- Data
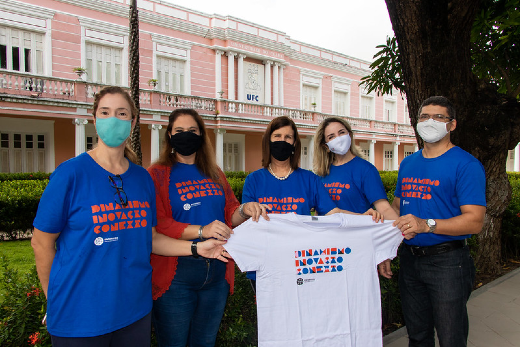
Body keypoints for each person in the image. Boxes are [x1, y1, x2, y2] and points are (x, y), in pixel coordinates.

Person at [31, 86, 230, 347]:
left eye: (122, 113)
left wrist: (197, 248)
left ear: (133, 122)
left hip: (134, 313)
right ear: (94, 119)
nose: (113, 119)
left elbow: (152, 239)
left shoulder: (141, 179)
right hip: (80, 316)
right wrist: (54, 298)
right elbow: (41, 243)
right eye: (105, 112)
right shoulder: (70, 174)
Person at [148, 108, 268, 347]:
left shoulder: (214, 172)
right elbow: (160, 224)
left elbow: (229, 213)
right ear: (169, 136)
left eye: (192, 130)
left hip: (217, 273)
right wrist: (202, 230)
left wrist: (244, 210)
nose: (186, 135)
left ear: (202, 135)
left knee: (205, 342)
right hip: (177, 274)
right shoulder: (156, 175)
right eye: (179, 131)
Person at [242, 116, 380, 288]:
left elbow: (333, 213)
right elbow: (245, 220)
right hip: (265, 266)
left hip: (300, 264)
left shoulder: (310, 179)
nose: (282, 141)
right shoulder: (253, 180)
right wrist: (244, 209)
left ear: (294, 144)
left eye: (288, 137)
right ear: (268, 141)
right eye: (277, 136)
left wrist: (363, 217)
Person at [391, 96, 486, 347]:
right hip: (410, 260)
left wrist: (427, 225)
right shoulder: (408, 163)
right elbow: (398, 207)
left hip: (447, 263)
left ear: (452, 125)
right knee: (418, 336)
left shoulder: (466, 164)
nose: (430, 121)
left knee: (451, 337)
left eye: (439, 117)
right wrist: (377, 218)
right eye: (424, 117)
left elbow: (475, 221)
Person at [313, 116, 399, 278]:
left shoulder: (365, 170)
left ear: (350, 135)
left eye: (341, 133)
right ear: (326, 146)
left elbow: (384, 208)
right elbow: (320, 214)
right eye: (331, 137)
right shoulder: (322, 174)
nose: (338, 138)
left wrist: (401, 231)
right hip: (329, 248)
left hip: (359, 245)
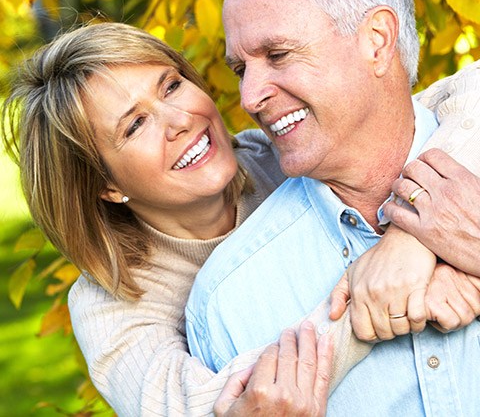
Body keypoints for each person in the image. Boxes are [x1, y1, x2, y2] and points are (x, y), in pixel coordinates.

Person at [185, 0, 480, 415]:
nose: (249, 97)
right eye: (241, 69)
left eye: (277, 54)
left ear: (377, 41)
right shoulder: (227, 301)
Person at [1, 21, 364, 417]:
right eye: (135, 125)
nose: (181, 120)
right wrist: (374, 295)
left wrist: (410, 240)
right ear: (105, 185)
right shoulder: (111, 304)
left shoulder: (280, 156)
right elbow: (227, 406)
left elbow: (435, 104)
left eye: (171, 86)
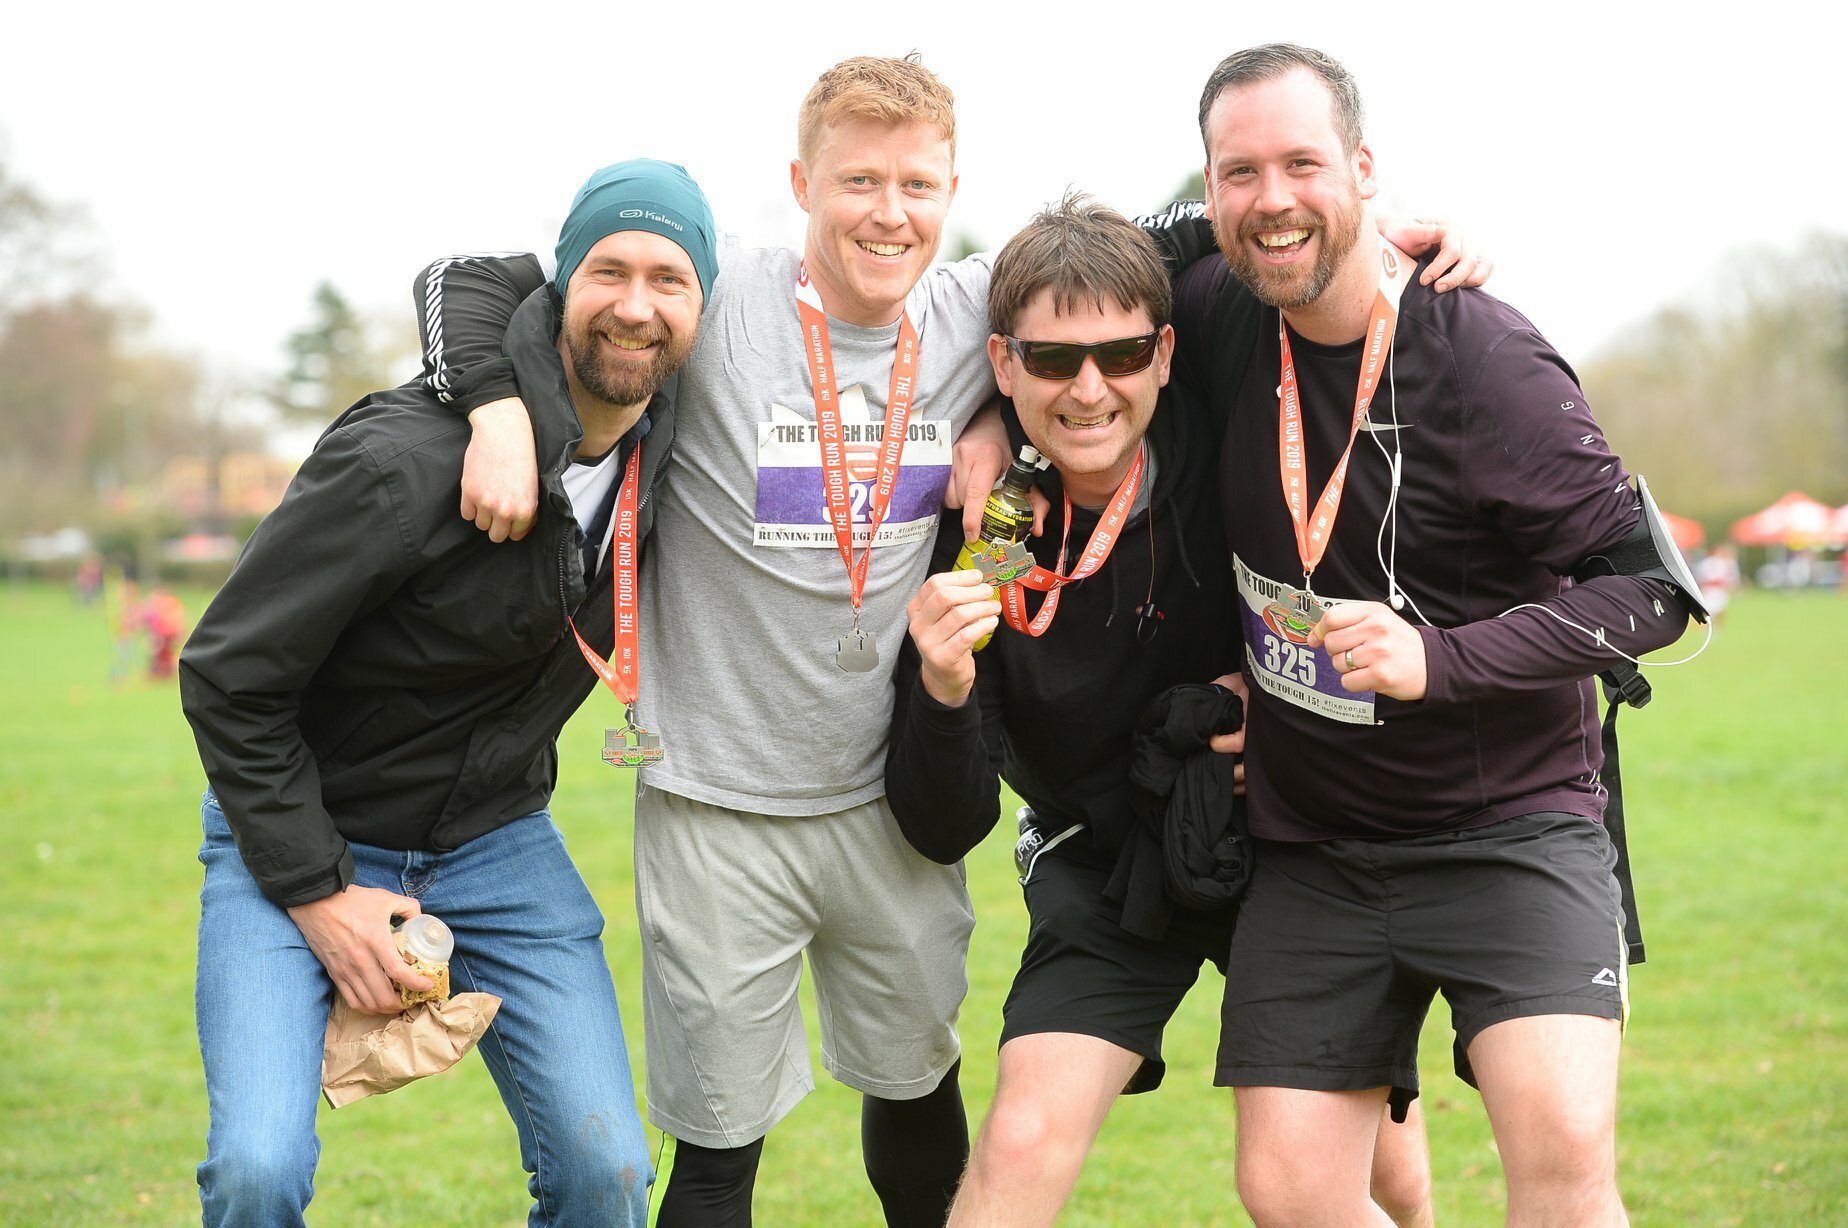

- The task
What lines of the material contain "elbow"? Show them.

- Solved problem
left elbow: (152, 239)
right elbow: (41, 243)
right elbow: (160, 224)
left elbow: (229, 213)
left elbow: (333, 213)
right elbow: (245, 220)
right elbow: (398, 207)
left elbow: (475, 221)
left elbow: (384, 208)
right elbow: (320, 214)
right elbow: (227, 406)
left elbow: (435, 104)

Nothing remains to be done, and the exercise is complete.